The tikv.sink.buffer-size does not take effect when using TiBigData's Flink-TiDB-Connector to write to TiDB

Note:
This topic has been translated from a Chinese forum by GPT and might contain errors.

Original topic: 使用TiBigData的Flink-TiDB-Connector写tidb的时tikv.sink.buffer-size不生效

| username: TiDBer_o0MXVuK4

I encountered an issue while using TiBigData’s Flink-TiDB-Connector:

  1. Environment:

    • flink-tidb-connector-1.14
    • tidb 6.5.0
    • flink 1.14.3
  2. SQL:

    SET ‘execution.runtime-mode’ = ‘batch’;
    SET ‘pipeline.name’ = ‘test’;
    SET ‘yarn.application.name’ = ‘test’;
    
    CREATE CATALOG `mytidb`
    WITH (
    ‘type’ = ‘tidb’,
    ‘tidb.database.url’ = ‘jdbc:tidb://10.0.44.83:3390/its_sjzt_jg?useServerPrepStmts=true&cachePrepStmts=true&prepStmtCacheSqlLimit=1024&prepStmtCacheSize=128&rewriteBatchedStatements=true&allowMultiQueries=true&useConfigs=maxPerformance’,
    ‘tidb.username’ = ‘xxxx’,
    ‘tidb.password’ = ‘xxxx’,
    ‘sink.max-retries’ = ‘8’,
    ‘tidb.sink.impl’ = ‘tikv’,
    ‘tikv.sink.transaction’ = ‘minibatch’,
    ‘tikv.sink.buffer-size’ = ‘4096’,
    ‘tikv.sink.deduplicate’ = ‘false’
    );
    
  3. Issue:

    Writing data is extremely slow, taking several hours. Upon investigation, I found that the PRE_WRITE phase’s tikv.sink.buffer-size did not take effect, and it still submits one transaction per data entry. See the images below for details:


| username: Billmay表妹 | Original post link

When using TiBigData’s Flink-TiDB-Connector to write to TiDB, if the tikv.sink.buffer-size parameter does not take effect, it may be due to the following reasons:

  1. Incorrect parameter name: In Flink-TiDB-Connector, the tikv.sink.buffer-size parameter should be an alias for the sink.buffer-flush.max-rows parameter. Using the wrong parameter name may cause the parameter to not take effect.

  2. Invalid parameter value: The value of the sink.buffer-flush.max-rows parameter should be a positive integer, representing the batch size for each commit. If the parameter value is invalid, it may cause the parameter to not take effect.

  3. Parameter not set correctly: In Flink-TiDB-Connector, the sink.buffer-flush.max-rows parameter can be set as follows:

    StreamExecutionEnvironment env = StreamExecutionEnvironment.getExecutionEnvironment();
    StreamTableEnvironment tableEnv = StreamTableEnvironment.create(env);
    tableEnv.getConfig().getConfiguration().setInteger("sink.buffer-flush.max-rows", 1000);
    

    If the parameter is not set correctly, it may cause the parameter to not take effect.

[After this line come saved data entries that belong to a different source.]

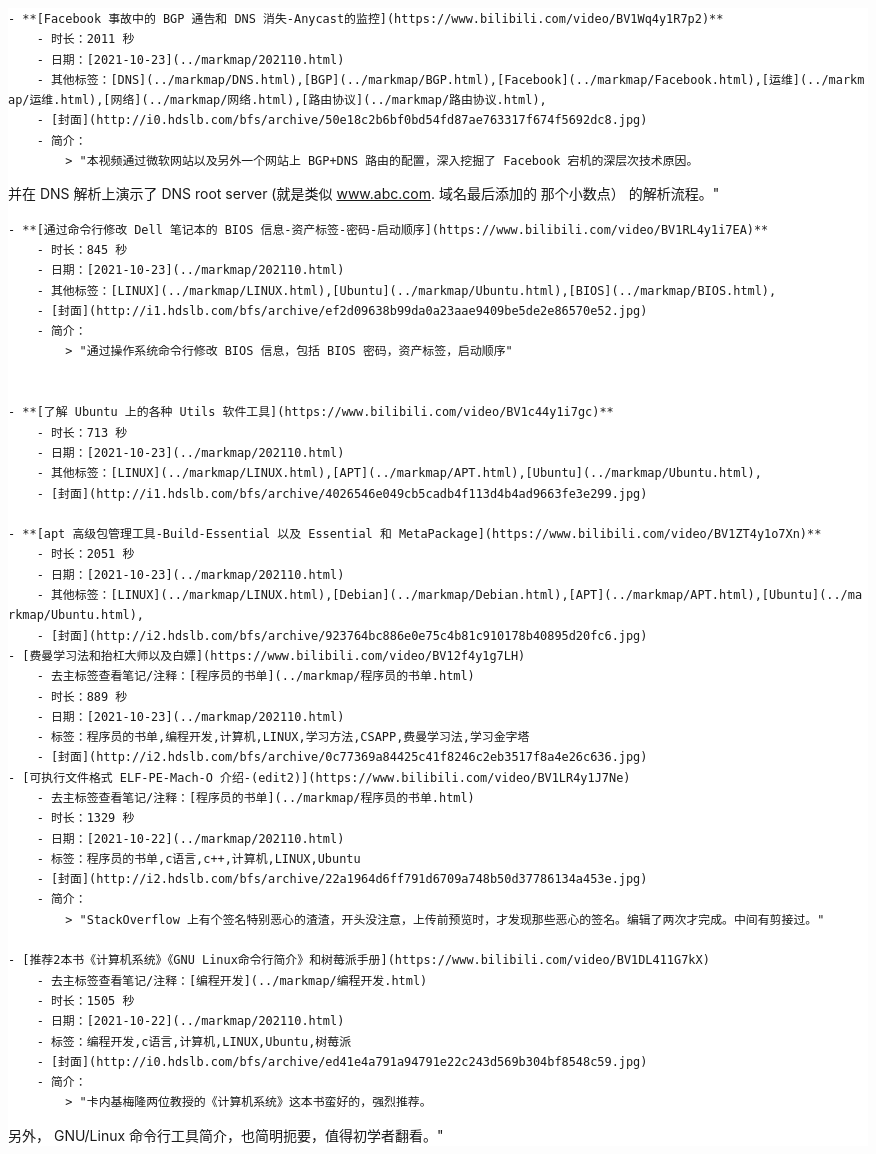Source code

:     - **[Facebook 事故中的 BGP 通告和 DNS 消失-Anycast的监控](https://www.bilibili.com/video/BV1Wq4y1R7p2)**
        - 时长：2011 秒
        - 日期：[2021-10-23](../markmap/202110.html)
        - 其他标签：[DNS](../markmap/DNS.html),[BGP](../markmap/BGP.html),[Facebook](../markmap/Facebook.html),[运维](../markmap/运维.html),[网络](../markmap/网络.html),[路由协议](../markmap/路由协议.html),
        - [封面](http://i0.hdslb.com/bfs/archive/50e18c2b6bf0bd54fd87ae763317f674f5692dc8.jpg)
        - 简介：
            > "本视频通过微软网站以及另外一个网站上 BGP+DNS 路由的配置，深入挖掘了 Facebook 宕机的深层次技术原因。 
并在 DNS 解析上演示了 DNS root server (就是类似 www.abc.com. 域名最后添加的 那个小数点） 的解析流程。"


    - **[通过命令行修改 Dell 笔记本的 BIOS 信息-资产标签-密码-启动顺序](https://www.bilibili.com/video/BV1RL4y1i7EA)**
        - 时长：845 秒
        - 日期：[2021-10-23](../markmap/202110.html)
        - 其他标签：[LINUX](../markmap/LINUX.html),[Ubuntu](../markmap/Ubuntu.html),[BIOS](../markmap/BIOS.html),
        - [封面](http://i1.hdslb.com/bfs/archive/ef2d09638b99da0a23aae9409be5de2e86570e52.jpg)
        - 简介：
            > "通过操作系统命令行修改 BIOS 信息，包括 BIOS 密码，资产标签，启动顺序"


    - **[了解 Ubuntu 上的各种 Utils 软件工具](https://www.bilibili.com/video/BV1c44y1i7gc)**
        - 时长：713 秒
        - 日期：[2021-10-23](../markmap/202110.html)
        - 其他标签：[LINUX](../markmap/LINUX.html),[APT](../markmap/APT.html),[Ubuntu](../markmap/Ubuntu.html),
        - [封面](http://i1.hdslb.com/bfs/archive/4026546e049cb5cadb4f113d4b4ad9663fe3e299.jpg)

    - **[apt 高级包管理工具-Build-Essential 以及 Essential 和 MetaPackage](https://www.bilibili.com/video/BV1ZT4y1o7Xn)**
        - 时长：2051 秒
        - 日期：[2021-10-23](../markmap/202110.html)
        - 其他标签：[LINUX](../markmap/LINUX.html),[Debian](../markmap/Debian.html),[APT](../markmap/APT.html),[Ubuntu](../markmap/Ubuntu.html),
        - [封面](http://i2.hdslb.com/bfs/archive/923764bc886e0e75c4b81c910178b40895d20fc6.jpg)
    - [费曼学习法和抬杠大师以及白嫖](https://www.bilibili.com/video/BV12f4y1g7LH)
        - 去主标签查看笔记/注释：[程序员的书单](../markmap/程序员的书单.html)
        - 时长：889 秒
        - 日期：[2021-10-23](../markmap/202110.html)
        - 标签：程序员的书单,编程开发,计算机,LINUX,学习方法,CSAPP,费曼学习法,学习金字塔
        - [封面](http://i2.hdslb.com/bfs/archive/0c77369a84425c41f8246c2eb3517f8a4e26c636.jpg)
    - [可执行文件格式 ELF-PE-Mach-O 介绍-(edit2)](https://www.bilibili.com/video/BV1LR4y1J7Ne)
        - 去主标签查看笔记/注释：[程序员的书单](../markmap/程序员的书单.html)
        - 时长：1329 秒
        - 日期：[2021-10-22](../markmap/202110.html)
        - 标签：程序员的书单,c语言,c++,计算机,LINUX,Ubuntu
        - [封面](http://i2.hdslb.com/bfs/archive/22a1964d6ff791d6709a748b50d37786134a453e.jpg)
        - 简介：
            > "StackOverflow 上有个签名特别恶心的渣渣，开头没注意，上传前预览时，才发现那些恶心的签名。编辑了两次才完成。中间有剪接过。"

    - [推荐2本书《计算机系统》《GNU Linux命令行简介》和树莓派手册](https://www.bilibili.com/video/BV1DL411G7kX)
        - 去主标签查看笔记/注释：[编程开发](../markmap/编程开发.html)
        - 时长：1505 秒
        - 日期：[2021-10-22](../markmap/202110.html)
        - 标签：编程开发,c语言,计算机,LINUX,Ubuntu,树莓派
        - [封面](http://i0.hdslb.com/bfs/archive/ed41e4a791a94791e22c243d569b304bf8548c59.jpg)
        - 简介：
            > "卡内基梅隆两位教授的《计算机系统》这本书蛮好的，强烈推荐。
另外，  GNU/Linux 命令行工具简介，也简明扼要，值得初学者翻看。"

To resolve this issue, you can first check if the parameter name is correct, then check if the parameter value is valid, and finally check if the parameter is set correctly. If the problem persists, you can provide more information, such as code snippets, log information, etc., to better help you solve the problem.

| username: system | Original post link

This topic was automatically closed 60 days after the last reply. New replies are no longer allowed.